In the previous example, the original pointer remained unchanged after the function call, since it was copied as input to the function. If we wanted to change the pointer with a function, we could've called it by reference (writing int * &ptr as function input) or used a pointer to said pointer instead. Pointers to pointers are declared simply by adding a second asterisk, e.g. int *a; int **b = &a;.

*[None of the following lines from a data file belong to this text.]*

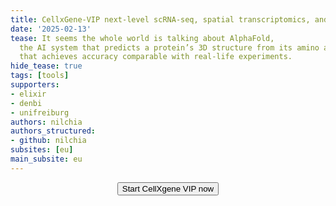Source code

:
 ```yaml
---
title: CellxGene-VIP next-level scRNA-seq, spatial transcriptomics, and multiome data visualization
date: '2025-02-13'
tease: It seems the whole world is talking about AlphaFold,
  the AI system that predicts a protein’s 3D structure from its amino acid sequence
  that achieves accuracy comparable with real-life experiments.
hide_tease: true
tags: [tools]
supporters:
- elixir
- denbi
- unifreiburg
authors: nilchia
authors_structured:
- github: nilchia
subsites: [eu]
main_subsite: eu
---
```



<div align="center">
<a href="https://usegalaxy.eu/?tool_id=interactive_tool_cellxgene_vip&version=latest"><button type="button" class="btn btn-primary btn-lg">Start CellXgene VIP now</button></a>
</div>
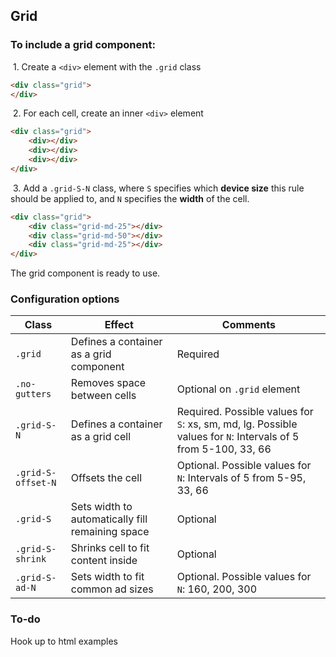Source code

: ## Grid

### To include a grid component:

&nbsp;1. Create a `<div>` element with the `.grid` class

```html
<div class="grid">
</div>
```

&nbsp;2. For each cell, create an inner `<div>` element

```html
<div class="grid">
    <div></div>
    <div></div>
    <div></div>
</div>
```

&nbsp;3. Add a `.grid-S-N` class, where `S` specifies which **device size** this rule should be applied to, and `N`
specifies the **width** of the cell.

```html
<div class="grid">
    <div class="grid-md-25"></div>
    <div class="grid-md-50"></div>
    <div class="grid-md-25"></div>
</div>
```

The grid component is ready to use.

### Configuration options

Class | Effect | Comments
--- | --- | ---
`.grid` | Defines a container as a grid component | Required
`.no-gutters` | Removes space between cells | Optional on `.grid` element
`.grid-S-N` | Defines a container as a grid cell | Required. Possible values for `S`: xs, sm, md, lg. Possible values for `N`: Intervals of 5 from 5-100, 33, 66
`.grid-S-offset-N` | Offsets the cell | Optional. Possible values for `N`: Intervals of 5 from 5-95, 33, 66
`.grid-S` | Sets width to automatically fill remaining space | Optional
`.grid-S-shrink` | Shrinks cell to fit content inside | Optional
`.grid-S-ad-N` | Sets width to fit common ad sizes | Optional. Possible values for `N`: 160, 200, 300

### To-do

Hook up to html examples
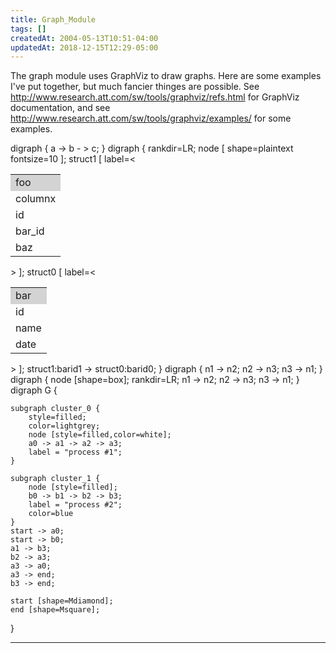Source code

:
 ```yaml
---
title: Graph_Module
tags: []
createdAt: 2004-05-13T10:51-04:00
updatedAt: 2018-12-15T12:29-05:00
---
```


The graph module uses GraphViz to draw graphs. Here are some examples I've put together, but much fancier thinges are possible. See http://www.research.att.com/sw/tools/graphviz/refs.html for GraphViz documentation, and see http://www.research.att.com/sw/tools/graphviz/examples/ for some examples.

<graph abc>
  digraph {
    a -> b - > c;
  }
</graph>
<graph>
digraph {
  rankdir=LR;
  node [ shape=plaintext fontsize=10 ];
  struct1 [
    label=<<TABLE border="0" cellborder="1" cellspacing="0" cellpadding="0" width="75">
      <TR><TD bgcolor="lightgrey">foo</TD></TR>
      <TR><TD>columnx</TD></TR>
      <TR><TD>id</TD></TR>
      <TR><TD port="barid1">bar_id</TD></TR>
      <TR><TD>baz</TD></TR>
      </TABLE>
    >
  ];
  struct0 [
    label=<<TABLE border="0" cellborder="1" cellspacing="0">
      <TR><TD bgcolor="lightgrey">bar</TD></TR>
      <TR><TD port="barid0">id</TD></TR>
      <TR><TD>name</TD></TR>
      <TR><TD>date</TD></TR>
      </TABLE>
    >
  ];
  struct1:barid1 -> struct0:barid0;
}
</graph>

<graph>
  digraph {
    n1 -> n2;
    n2 -> n3;
    n3 -> n1;
  }
</graph>
<graph>
  digraph {
    node [shape=box];
    rankdir=LR;
    n1 -> n2;
    n2 -> n3;
    n3 -> n1;
  }
</graph>

<graph>
digraph G {

	subgraph cluster_0 {
		style=filled;
		color=lightgrey;
		node [style=filled,color=white];
		a0 -> a1 -> a2 -> a3;
		label = "process #1";
	}

	subgraph cluster_1 {
		node [style=filled];
		b0 -> b1 -> b2 -> b3;
		label = "process #2";
		color=blue
	}
	start -> a0;
	start -> b0;
	a1 -> b3;
	b2 -> a3;
	a3 -> a0;
	a3 -> end;
	b3 -> end;

	start [shape=Mdiamond];
	end [shape=Msquare];
}
</graph>

----

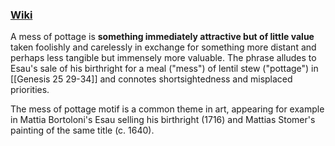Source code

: ### [Wiki](https://en.wikipedia.org/wiki/Mess_of_pottage)

A mess of pottage is **something immediately attractive but of little value** taken foolishly and carelessly in exchange for something more distant and perhaps less tangible but immensely more valuable. The phrase alludes to Esau's sale of his birthright for a meal ("mess") of lentil stew ("pottage") in [[Genesis 25 29-34]] and connotes shortsightedness and misplaced priorities.

The mess of pottage motif is a common theme in art, appearing for example in Mattia Bortoloni's Esau selling his birthright (1716) and Mattias Stomer's painting of the same title (c. 1640).
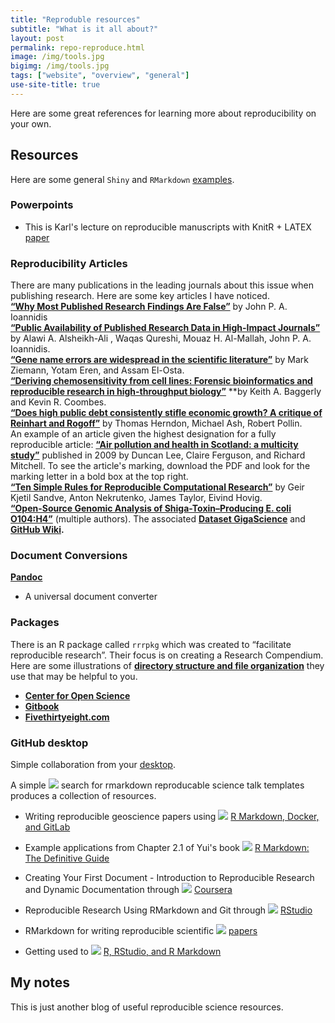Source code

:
 ```yaml
---
title: "Reproduble resources"
subtitle: "What is it all about?"
layout: post
permalink: repo-reproduce.html
image: /img/tools.jpg
bigimg: /img/tools.jpg
tags: ["website", "overview", "general"]
use-site-title: true
---
```


Here are some great references for learning more about reproducibility on your own.

## Resources

Here are some general `Shiny` and `RMarkdown` [examples](https://shiny.rstudio.com/articles/rmd-integration.html).

### Powerpoints

- This is Karl's lecture on reproducible manuscripts with KnitR + LATEX [paper](C:://GIT/davan690.github.io/_resources/pdfs/karl-broman-talk.pdf)

### Reproducibility Articles

There are many publications in the leading journals about this issue when publishing research. Here are some key articles I have noticed.
<br>
[**“Why Most Published Research Findings Are False”**](https://doi.org/10.1371/journal.pmed.0020124)  by John P. A. Ioannidis
<br>
[**“Public Availability of Published Research Data in High-Impact Journals”**](https://doi.org/10.1371/journal.pone.0024357) by Alawi A. Alsheikh-Ali , Waqas Qureshi, Mouaz H. Al-Mallah, John P. A. Ioannidis.
<br>
[**“Gene name errors are widespread in the scientific literature”**](https://genomebiology.biomedcentral.com/articles/10.1186/s13059-016-1044-7) by Mark Ziemann, Yotam Eren, and Assam El-Osta.
<br>
[**“Deriving chemosensitivity from cell lines: Forensic bioinformatics and reproducible research in high-throughput biology”**](https://projecteuclid.org/euclid.aoas/1267453942)  **by Keith A. Baggerly and Kevin R. Coombes.
<br>
[**“Does high public debt consistently stifle economic growth? A critique of Reinhart and Rogoff”**](https://academic.oup.com/cje/article/38/2/257/1714018) by Thomas Herndon, Michael Ash, Robert Pollin.
<br>
An example of an article given the highest designation for a fully reproducible article: [**“Air pollution and health in Scotland: a multicity study”**](https://academic.oup.com/biostatistics/article-lookup/doi/10.1093/biostatistics/kxp010) published in 2009 by Duncan Lee, Claire Ferguson, and Richard Mitchell. To see the article's marking, download the PDF and look for the marking letter in a bold box at the top right.
<br>
[**“Ten Simple Rules for Reproducible Computational Research”**](http://journals.plos.org/ploscompbiol/article?id=10.1371/journal.pcbi.1003285) by Geir Kjetil Sandve, Anton Nekrutenko, James Taylor, Eivind Hovig.
<br>
[**“Open-Source Genomic Analysis of Shiga-Toxin–Producing E. coli O104:H4”**](http://www.nejm.org/doi/full/10.1056/NEJMoa1107643) (multiple authors). The associated [**Dataset GigaScience**](http://gigadb.org/dataset/100001) and **[GitHub Wiki](https://github.com/ehec-outbreak-crowdsourced/BGI-data-analysis/wiki).**

### Document Conversions

[**Pandoc**](https://pandoc.org/)
- A universal document converter

### Packages

There is an R package called `rrrpkg` which was created to “facilitate reproducible research”. Their focus is on creating a Research Compendium. 
<br>
Here are some illustrations of [**directory structure and file organization**](https://github.com/ropensci/rrrpkg) they use that may be helpful to you.
- [**Center for Open Science**](https://cos.io/)
- [**Gitbook**](https://www.gitbook.com/)
- [**Fivethirtyeight.com**](http://fivethirtyeight.com/)

### GitHub desktop

Simple collaboration from your [desktop](https://desktop.github.com/).

A simple ![](https://www.google.com/s2/favicons?domain=www.google.com) [](https://www.google.com/search?rlz=1C1GCEU_enAU832AU832&ei=E02IXKSRFtu7rQH_noDoBw&q=rmarkdown+reproducable+science+talk+template&oq=rmarkdown+reproducable+science+talk+template&gs_l=psy-ab.3..33i10i21j33i10i160.603996.608666..608811...0.0..0.181.2104.0j13......0....1..gws-wiz.......0i71j33i160j33i21.HjHK94swfD4) search for rmarkdown reproducable science talk templates produces a collection of resources.

- Writing reproducible geoscience papers using ![](https://www.google.com/s2/favicons?domain=vickysteeves.gitlab.io) [R Markdown, Docker, and GitLab](https://vickysteeves.gitlab.io/repro-papers/open-science-reproducible-research.html)

- Example applications from Chapter 2.1 of Yui's book ![](https://www.google.com/s2/favicons?domain=bookdown.org) [R Markdown: The Definitive Guide](https://bookdown.org/yihui/rmarkdown/basics-examples.html)

- Creating Your First Document - Introduction to Reproducible Research and Dynamic Documentation through ![](https://www.google.com/s2/favicons?domain=www.coursera.org) [Coursera](https://www.coursera.org/lecture/reproducible-templates-analysis/creating-your-first-document-hEn0U)

- Reproducible Research Using RMarkdown and Git through ![](https://www.google.com/s2/favicons?domain=rstudio-pubs-static.s3.amazonaws.com) [RStudio](https://rstudio-pubs-static.s3.amazonaws.com/105639_5c0a8f83c268447d8e9ea334e37e3ce1.html#about-me)

- RMarkdown for writing reproducible scientific ![](https://www.google.com/s2/favicons?domain=libscie.github.io) [ papers](https://libscie.github.io/rmarkdown-workshop/handout.html)

- Getting used to  ![](https://www.google.com/s2/favicons?domain=ismayc.github.io) [R, RStudio, and R Markdown](https://ismayc.github.io/rbasics-book/4-rmarkdown.html)

## My notes

This is just another blog of useful reproducible science resources.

Lastly, it should be mentioned that there's a pointer type with unspecified underlying data type: void pointers. While these allow for more flexibility, since they can point to any data type, they also can't be dereferenced, since they don't carry the information of the size of a variable's memory block. However, the void pointer can be converted to point to the desired data type. Example:
#include <iostream>

int main()
{
	int a = 123; char b = 'b'; float c = 3.14;
	void *p = &a;				//Declare void pointer, initialize to the address of integer a.
	std::cout << *(int*)p << "\n";		//Convert void to int pointer, in order to dereference.
	p = &b;
	std::cout << *(char*)p << "\n";		//Convert void to char pointer.
	p = &c;
	std::cout << *(float*)p;		//Convert void to float pointer.

	return 0;
}
Output:
123
b
3.14 

Namespaces
Variables have varying accessibility, depending on where they are defined. When declared outside of any block, they are globally accessible by name. In contrast to this, variables declared inside blocks (e.g. function definitions) are only visible there and can not be accessed from outside the block. Namespaces pose a middle ground to these cases: While variables or functions declared in namespaces are globally accessible, they can not directly be called by their name, without specifying the namespace that contains them. Example:
int a = 1;			//a is a global variable

namespace N {
	int b = 2;		//b is in namespace N and can be accessed by N::b globally.
}

void foo() {
	int c = a;		//c is a local variable. Since a is globally accessible, c=1.
}

int b = N::b + 1;		//Global variable b, different from the one declared in namespace N.
// "int b = c" would not have worked, since c is only defined inside the function foo()
If we want to make a variable or function declared in a namespace directly accessible outside of it, the keyword using can be applied. When the whole namespace is to be included, we can write using namespace. Example:
#include <iostream>

namespace N {
	int b = 2;
	int c = 3;
	void foo() {
		std::cout << 1234 << "\n";	//Prints 1234 onto console and starts new line.
	}
}

int main() {
	using N::foo;				//Declares function foo outside of namespace N.
	foo();					//Executes function foo. No scope resolution operator :: required.
	using namespace N;			//Includes the rest of the declarations in namespace N.
	std::cout << b << ", " << c << "\n";	//Prints b and c to the console.

	return 0;
}
Obviously, one has to act very carefully, when including large namespaces with lots of commonly used identifiers, since sloppy use can easily lead to name collisions.